Status host Omar Shanti traces Raï throughout its history from its inception in the 1930’s until the early 2000’s. This podcast episode will analyze Raï not as a strictly musical phenomenon, but as a vehicle for articulating and embodying complex narratives. In the tradition of Schade-Poulsen (1999), it will treat Raï as a total social fact defined by the situated practices of performance and listening - which in the age of records also translate to production and consumption.
This approach allows one to read history through Raï precisely as one reads Raï through history. To facilitate this reflection, the podcast contextualizes Raï’s history against its relevant social, political, and cultural backdrops. Where appropriate, it theorizes these developments, drawing off of post-colonial, sociological, and anthropological repertoires.
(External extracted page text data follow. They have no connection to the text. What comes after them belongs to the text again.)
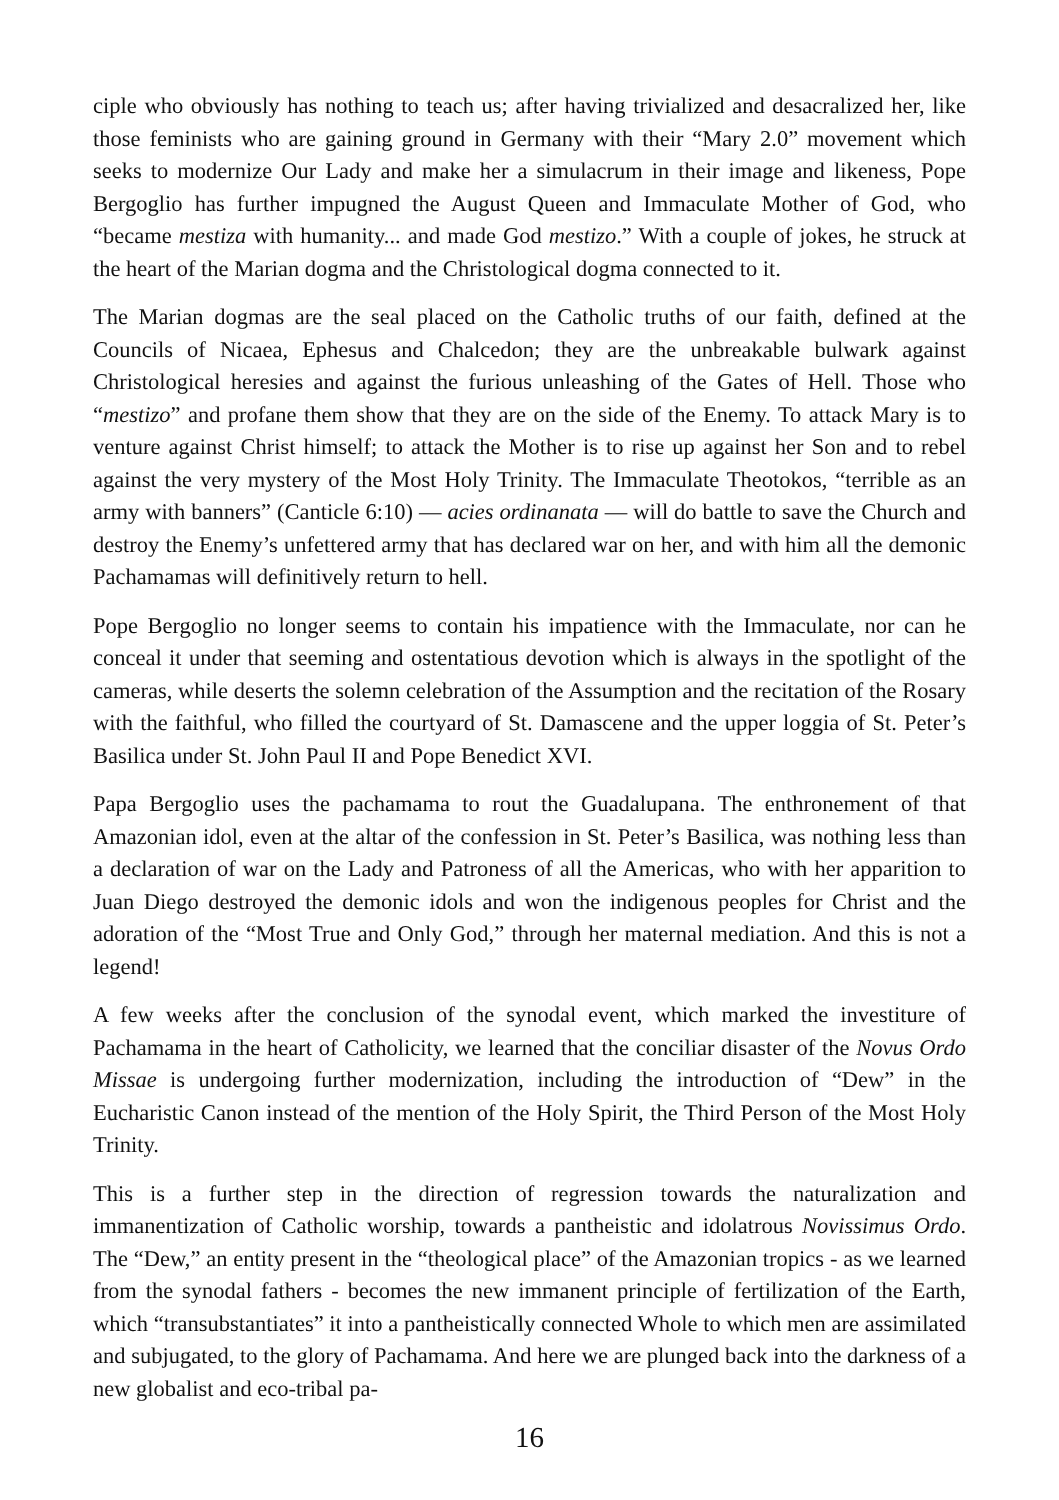ciple who obviously has nothing to teach us; after having trivialized and desacralized her, like those feminists who are gaining ground in Germany with their “Mary 2.0” movement which seeks to modernize Our Lady and make her a simulacrum in their image and likeness, Pope Bergoglio has further impugned the August Queen and Immaculate Mother of God, who “became mestiza with humanity... and made God mestizo.” With a couple of jokes, he struck at the heart of the Marian dogma and the Christological dogma connected to it.
The Marian dogmas are the seal placed on the Catholic truths of our faith, defined at the Councils of Nicaea, Ephesus and Chalcedon; they are the unbreakable bulwark against Christological heresies and against the furious unleashing of the Gates of Hell. Those who “mestizo” and profane them show that they are on the side of the Enemy. To attack Mary is to venture against Christ himself; to attack the Mother is to rise up against her Son and to rebel against the very mystery of the Most Holy Trinity. The Immaculate Theotokos, “terrible as an army with banners” (Canticle 6:10) — acies ordinanata — will do battle to save the Church and destroy the Enemy’s unfettered army that has declared war on her, and with him all the demonic Pachamamas will definitively return to hell.
Pope Bergoglio no longer seems to contain his impatience with the Immaculate, nor can he conceal it under that seeming and ostentatious devotion which is always in the spotlight of the cameras, while deserts the solemn celebration of the Assumption and the recitation of the Rosary with the faithful, who filled the courtyard of St. Damascene and the upper loggia of St. Peter’s Basilica under St. John Paul II and Pope Benedict XVI.
Papa Bergoglio uses the pachamama to rout the Guadalupana. The enthronement of that Amazonian idol, even at the altar of the confession in St. Peter’s Basilica, was nothing less than a declaration of war on the Lady and Patroness of all the Americas, who with her apparition to Juan Diego destroyed the demonic idols and won the indigenous peoples for Christ and the adoration of the “Most True and Only God,” through her maternal mediation. And this is not a legend!
A few weeks after the conclusion of the synodal event, which marked the investiture of Pachamama in the heart of Catholicity, we learned that the conciliar disaster of the Novus Ordo Missae is undergoing further modernization, including the introduction of “Dew” in the Eucharistic Canon instead of the mention of the Holy Spirit, the Third Person of the Most Holy Trinity.
This is a further step in the direction of regression towards the naturalization and immanentization of Catholic worship, towards a pantheistic and idolatrous Novissimus Ordo. The “Dew,” an entity present in the “theological place” of the Amazonian tropics - as we learned from the synodal fathers - becomes the new immanent principle of fertilization of the Earth, which “transubstantiates” it into a pantheistically connected Whole to which men are assimilated and subjugated, to the glory of Pachamama. And here we are plunged back into the darkness of a new globalist and eco-tribal pa-
16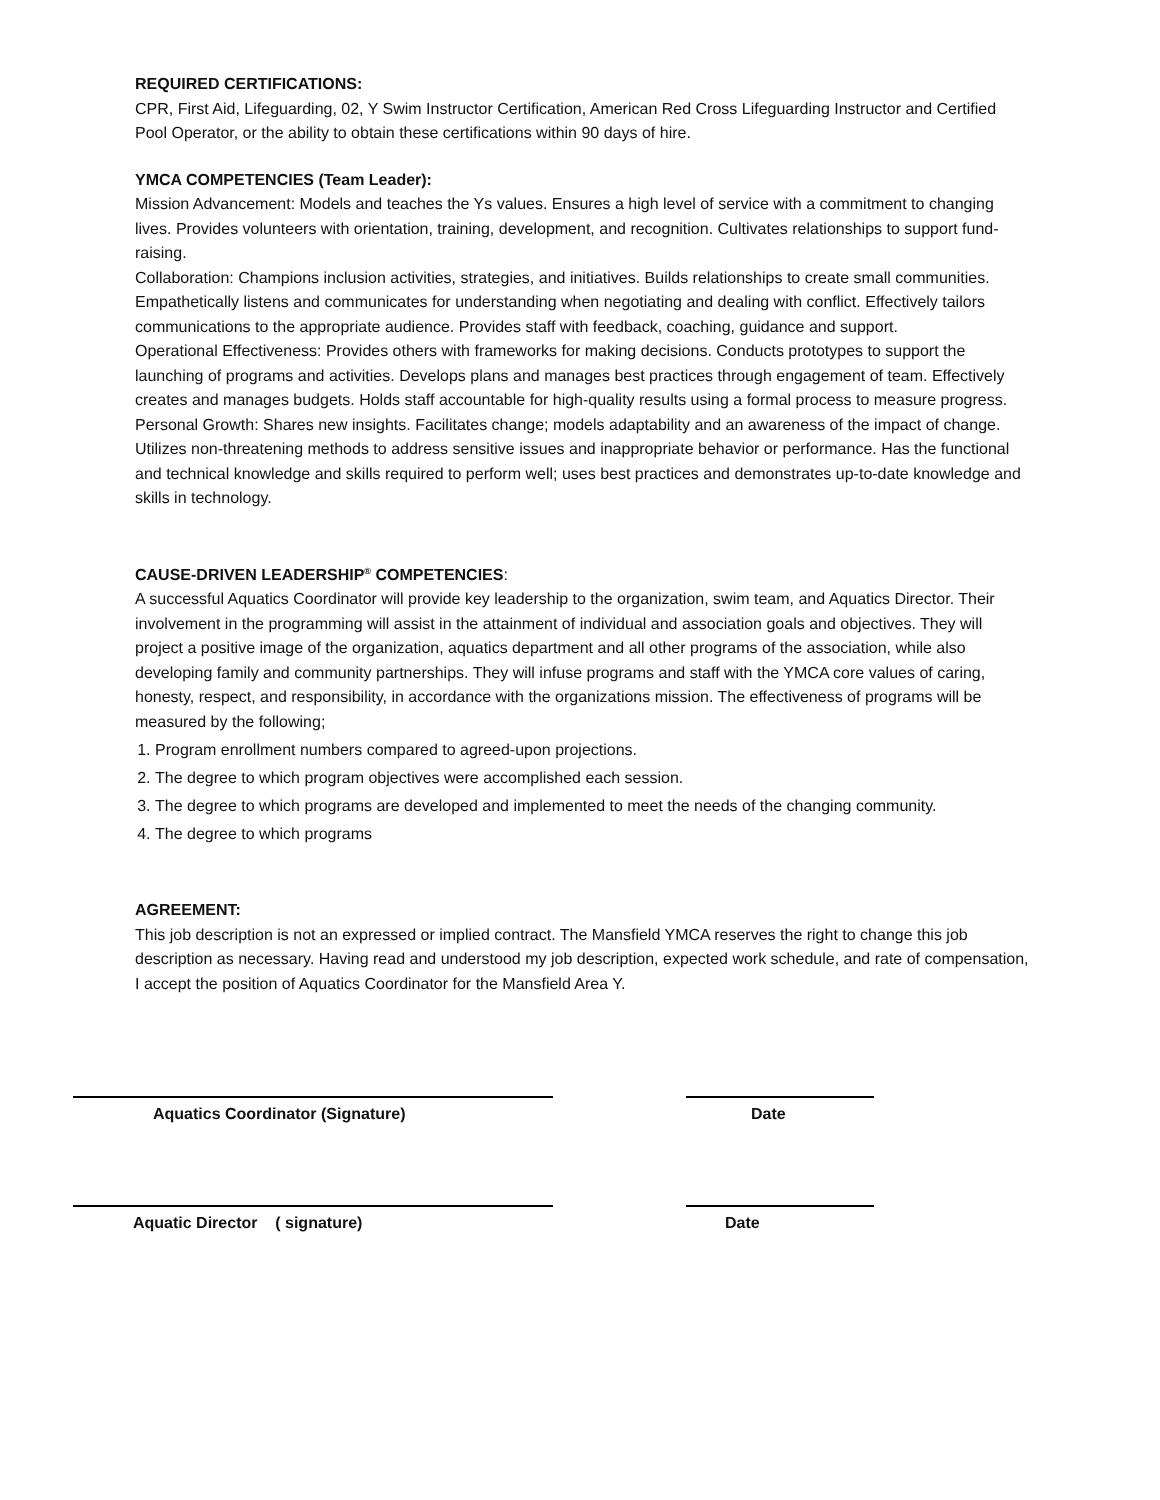REQUIRED CERTIFICATIONS:
CPR, First Aid, Lifeguarding, 02, Y Swim Instructor Certification, American Red Cross Lifeguarding Instructor and Certified Pool Operator, or the ability to obtain these certifications within 90 days of hire.
YMCA COMPETENCIES (Team Leader):
Mission Advancement: Models and teaches the Ys values. Ensures a high level of service with a commitment to changing lives. Provides volunteers with orientation, training, development, and recognition. Cultivates relationships to support fund-raising.
Collaboration: Champions inclusion activities, strategies, and initiatives. Builds relationships to create small communities. Empathetically listens and communicates for understanding when negotiating and dealing with conflict. Effectively tailors communications to the appropriate audience. Provides staff with feedback, coaching, guidance and support.
Operational Effectiveness: Provides others with frameworks for making decisions. Conducts prototypes to support the launching of programs and activities. Develops plans and manages best practices through engagement of team. Effectively creates and manages budgets. Holds staff accountable for high-quality results using a formal process to measure progress.
Personal Growth: Shares new insights. Facilitates change; models adaptability and an awareness of the impact of change. Utilizes non-threatening methods to address sensitive issues and inappropriate behavior or performance. Has the functional and technical knowledge and skills required to perform well; uses best practices and demonstrates up-to-date knowledge and skills in technology.
CAUSE-DRIVEN LEADERSHIP<sup>®</sup> COMPETENCIES:
A successful Aquatics Coordinator will provide key leadership to the organization, swim team, and Aquatics Director. Their involvement in the programming will assist in the attainment of individual and association goals and objectives. They will project a positive image of the organization, aquatics department and all other programs of the association, while also developing family and community partnerships. They will infuse programs and staff with the YMCA core values of caring, honesty, respect, and responsibility, in accordance with the organizations mission. The effectiveness of programs will be measured by the following;
1. Program enrollment numbers compared to agreed-upon projections.
2. The degree to which program objectives were accomplished each session.
3. The degree to which programs are developed and implemented to meet the needs of the changing community.
4. The degree to which programs
AGREEMENT:
This job description is not an expressed or implied contract. The Mansfield YMCA reserves the right to change this job description as necessary. Having read and understood my job description, expected work schedule, and rate of compensation, I accept the position of Aquatics Coordinator for the Mansfield Area Y.
Aquatics Coordinator (Signature) Date
Aquatic Director ( signature) Date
It also incorporates musical excerpts and snippets of lyrics to color the analysis.
By orienting its analysis on a genre, this podcast emphasizes the sociocultural continuities that link time and space. It offers an important counterweight to the historiography that is grounded in formal politics and that draws from its ideological economy of borders and rupture. Moreover, it dismantles the methodological nationalism of these approaches by focusing on social agents rather than reified state actors. In studying Raï specifically, this podcast observes a rich legacy of multifocal transgression that produced alternative conceptions of self-identity and collective imaginaries at important historical junctures. Throughout this history, resident and migrant Algerians alike have turned to Raï to carve out inhabitable spheres within their societies. In Raï music, they had an accessible and inclusive medium through which they could contest the constructed identities that were imposed upon them.